Ky. takes black lung x-ray reads away from radiologists

By Brian Casey, staff writer

April 3, 2018 -- Radiologists in Kentucky are no longer allowed to read x-rays of miners who claim to have black lung disease under legislation signed into law last week. Instead, the law gives pulmonologists the exclusive right to interpret such studies, according to a March 31 report by NPR.

The law is widely seen as an effort to cut down on claims for black lung disease by passing the responsibility for interpreting the studies from radiologists, who tend to diagnose the disease more often, to pulmonologists, who are seen as being friendlier to the coal industry, according to the article. Previously, any physician certified by the federal government could interpret the studies, according to NPR. The program is colloquially known as the B-reader program.
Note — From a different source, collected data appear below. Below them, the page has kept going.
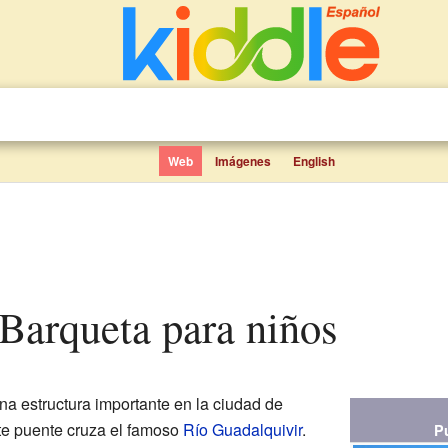
Web
Imágenes
English
a Barqueta para niños
na estructura importante en la ciudad de
te puente cruza el famoso
Río Guadalquivir
.
P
Another problem with the new law is that only six pulmonologists in the state are certified to interpret black lung studies under the B-reader program, which is administered by the U.S. National Institute for Occupational Safety and Health (NIOSH).

In addition, of these six pulmonologists, four have histories of working for coal mining companies or their insurers, while one is semiretired and will lose his NIOSH certification on June 1. That leaves one pulmonologist who usually works for coal workers rather than companies, according to NPR.
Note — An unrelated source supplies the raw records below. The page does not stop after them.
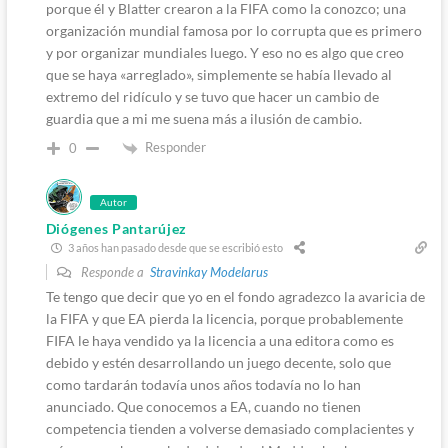
porque él y Blatter crearon a la FIFA como la conozco; una
organización mundial famosa por lo corrupta que es primero
y por organizar mundiales luego. Y eso no es algo que creo
que se haya «arreglado», simplemente se había llevado al
extremo del ridículo y se tuvo que hacer un cambio de
guardia que a mi me suena más a ilusión de cambio.
Responder
0
Autor
Diógenes Pantarújez
3 años han pasado desde que se escribió esto
Responde a
Stravinkay Modelarus
Te tengo que decir que yo en el fondo agradezco la avaricia de
la FIFA y que EA pierda la licencia, porque probablemente
FIFA le haya vendido ya la licencia a una editora como es
debido y estén desarrollando un juego decente, solo que
como tardarán todavía unos años todavía no lo han
anunciado. Que conocemos a EA, cuando no tienen
competencia tienden a volverse demasiado complacientes y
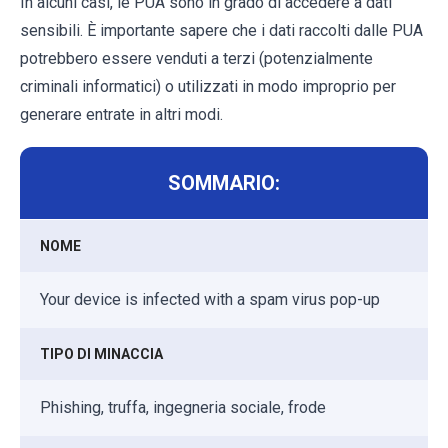
In alcuni casi, le PUA sono in grado di accedere a dati
sensibili. È importante sapere che i dati raccolti dalle PUA
potrebbero essere venduti a terzi (potenzialmente
criminali informatici) o utilizzati in modo improprio per
generare entrate in altri modi.
SOMMARIO:
NOME
Your device is infected with a spam virus pop-up
TIPO DI MINACCIA
Phishing, truffa, ingegneria sociale, frode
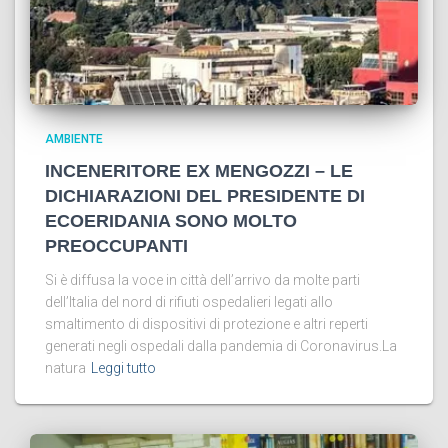
AMBIENTE
INCENERITORE EX MENGOZZI – LE
DICHIARAZIONI DEL PRESIDENTE DI
ECOERIDANIA SONO MOLTO
PREOCCUPANTI
Si è diffusa la voce in città dell’arrivo da molte parti
dell’Italia del nord di rifiuti ospedalieri legati allo
smaltimento di dispositivi di protezione e altri reperti
generati negli ospedali dalla pandemia di Coronavirus.La
natura
Leggi tutto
If a miner is able to prove he or she has black lung disease, the benefits are paid by coal mining companies or their insurers. As a result, coal mining firms often challenge the findings of x-ray reports that are positive for black lung.

Fewer miners could qualify for benefits under the new Kentucky law. What's more, NPR quoted a recent study that found that radiologists generally were better than pulmonologists at passing the exam required to become certified under the B-reader program.

The NPR story featured Dr. Brandon Crum, a radiologist in Pikeville, KY, who alerted researchers to a resurgence of black lung disease in his community that occurred from 2015 to 2016. Crum encountered a cluster of 60 black lung cases at his practice, whereas the NIOSH program had previously recorded 99 cases of the disease across the entire U.S. over a five-year period, according to an article in the Week. Researchers from the U.S. Centers for Disease Control and Prevention (CDC) documented their findings in a study published December 2016.

The legislator who wrote the new Kentucky law, Rep. Adam Koenig (R), said he drafted the law based on expertise of "those who understand the issue -- the industry, coal companies, and attorneys," according to NPR.